• Consigne
D'après le document source, quel pourcentage des non-bacheliers a voté FN dimanche, s'il vous plaît ?

• Document source
- - - -

Le jeune qui vote Front national, c’est le “jeune invisible dont on ne parle pas dans les médias”, selon Pascal Perrineau, professeur de sciences politiques et ancien directeur du centre de recherches politiques de Sciences Po.
Souvent non scolarisés, avec un faible niveau d’études, ou encore sans emploi, ces jeunes s’expriment en votant, et choisissent plus facilement le Front national que d’autres partis classiques. Dimanche, 37 % des non-bacheliers ont voté FN, contre 11% des bac+3.
L’expression du dépit
Le succès de dimanche manifeste également la défiance de ces jeunes vis-à-vis de l’Europe.
« Le Front national a beaucoup critiqué le capitalisme sauvage, la désindustrialisation, le tournant libéral de l’Europe de Bruxelles », explique Sylvain Crépon, sociologue.

- - - -

• Documents fournis
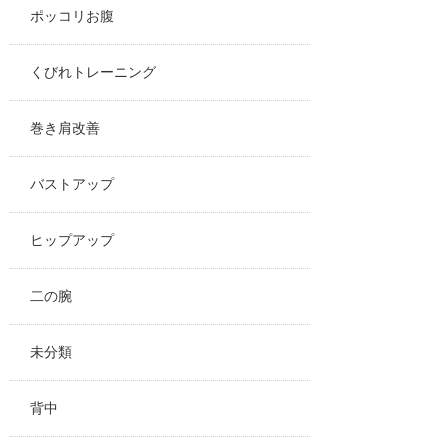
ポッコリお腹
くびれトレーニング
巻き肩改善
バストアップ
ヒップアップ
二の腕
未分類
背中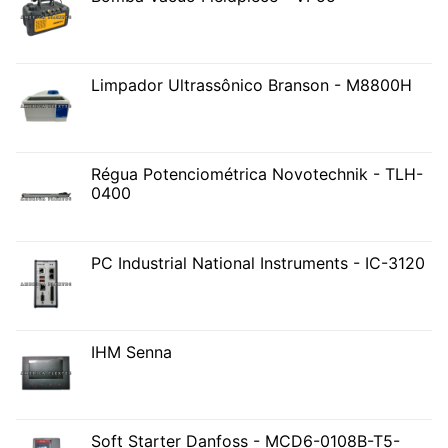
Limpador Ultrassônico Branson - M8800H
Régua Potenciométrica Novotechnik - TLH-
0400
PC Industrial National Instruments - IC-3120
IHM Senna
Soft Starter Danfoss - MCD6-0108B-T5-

- - - -

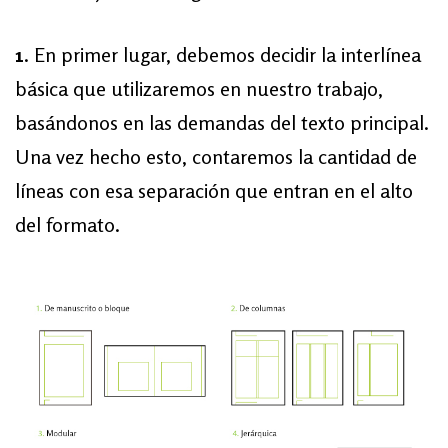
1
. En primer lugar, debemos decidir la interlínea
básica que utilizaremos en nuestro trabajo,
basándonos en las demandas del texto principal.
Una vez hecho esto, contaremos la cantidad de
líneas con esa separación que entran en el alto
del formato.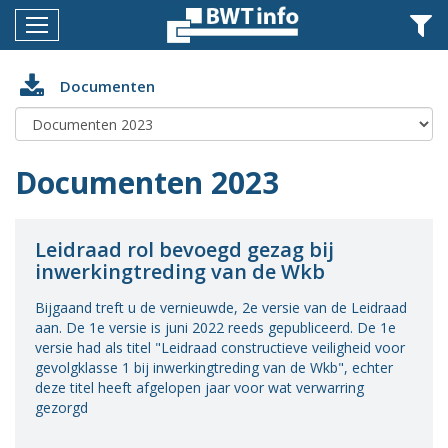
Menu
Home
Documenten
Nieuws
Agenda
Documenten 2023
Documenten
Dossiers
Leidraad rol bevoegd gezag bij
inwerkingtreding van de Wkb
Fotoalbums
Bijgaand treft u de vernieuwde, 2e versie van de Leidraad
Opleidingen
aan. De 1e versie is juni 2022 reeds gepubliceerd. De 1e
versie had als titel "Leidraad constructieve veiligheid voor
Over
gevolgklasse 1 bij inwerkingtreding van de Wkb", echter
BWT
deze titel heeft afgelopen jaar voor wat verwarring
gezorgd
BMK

- - - -

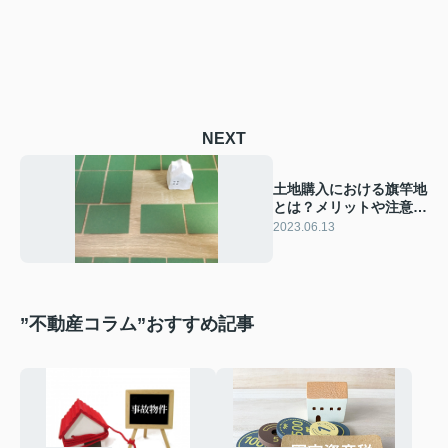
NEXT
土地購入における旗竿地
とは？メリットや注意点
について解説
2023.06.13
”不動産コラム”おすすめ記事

- - - -

• Réponse
37 % des non-bacheliers ont voté FN dimanche.